== INPUT

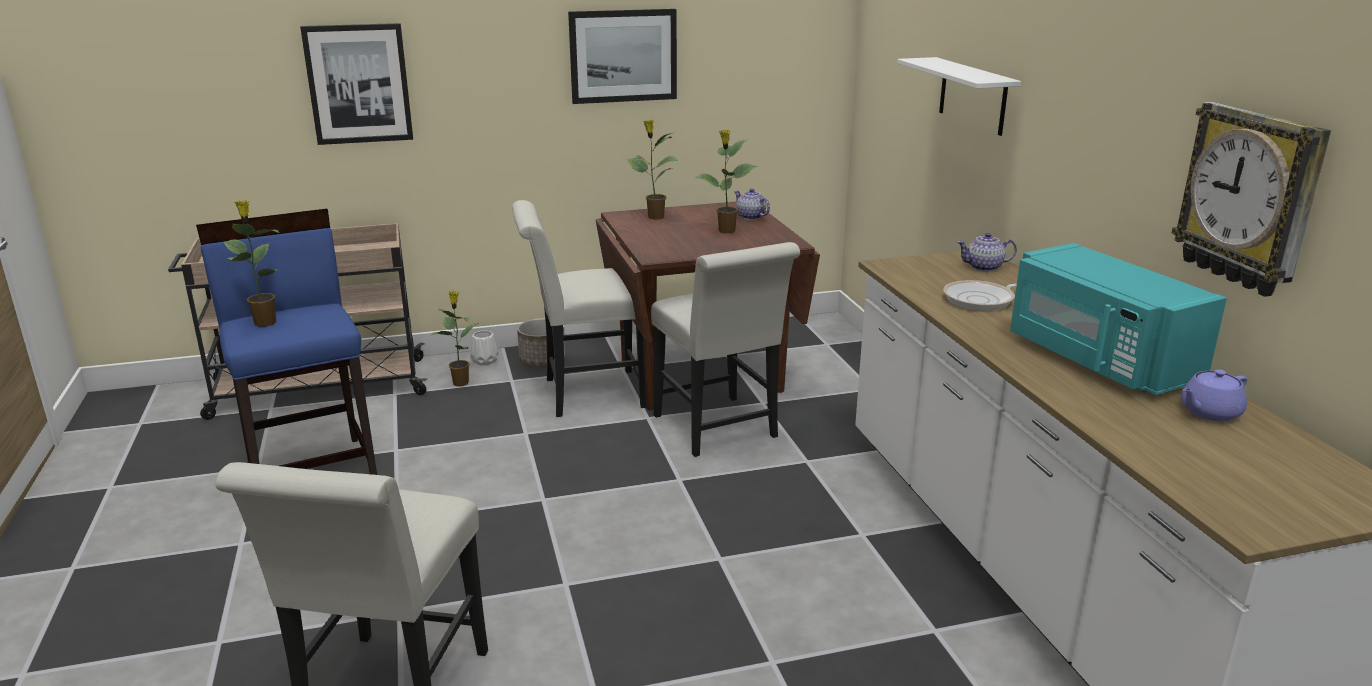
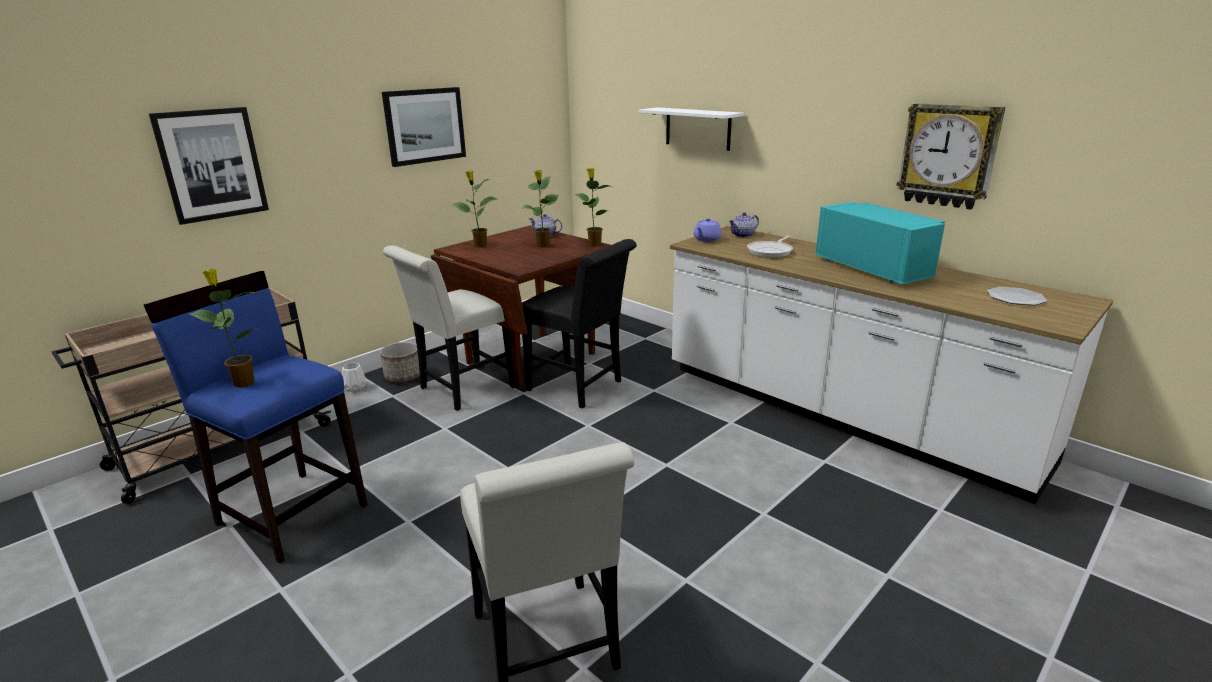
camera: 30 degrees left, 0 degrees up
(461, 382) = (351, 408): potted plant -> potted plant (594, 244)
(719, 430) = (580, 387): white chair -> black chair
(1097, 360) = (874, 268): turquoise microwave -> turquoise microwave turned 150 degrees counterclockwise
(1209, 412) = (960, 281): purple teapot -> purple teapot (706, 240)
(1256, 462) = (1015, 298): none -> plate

====
== INPUT

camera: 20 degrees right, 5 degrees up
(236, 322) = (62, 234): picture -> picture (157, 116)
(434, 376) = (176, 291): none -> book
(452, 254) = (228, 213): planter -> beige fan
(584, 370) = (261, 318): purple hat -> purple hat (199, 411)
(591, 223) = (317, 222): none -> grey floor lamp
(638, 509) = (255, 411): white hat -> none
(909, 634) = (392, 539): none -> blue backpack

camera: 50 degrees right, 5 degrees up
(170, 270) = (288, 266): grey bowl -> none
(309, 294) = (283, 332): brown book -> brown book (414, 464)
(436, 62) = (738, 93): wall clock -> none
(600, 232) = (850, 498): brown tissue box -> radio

====

**WHAT IS BEING ASKED:**
For this exercise, output exactly the lines above from the line with "(909, 634) = (392, 539): none" to the line with "(600, 232) = (850, 498): brown", counting both, and leave out the rest.

**REPLY TO THE TASK:**
(909, 634) = (392, 539): none -> blue backpack

camera: 50 degrees right, 5 degrees up
(170, 270) = (288, 266): grey bowl -> none
(309, 294) = (283, 332): brown book -> brown book (414, 464)
(436, 62) = (738, 93): wall clock -> none
(600, 232) = (850, 498): brown tissue box -> radio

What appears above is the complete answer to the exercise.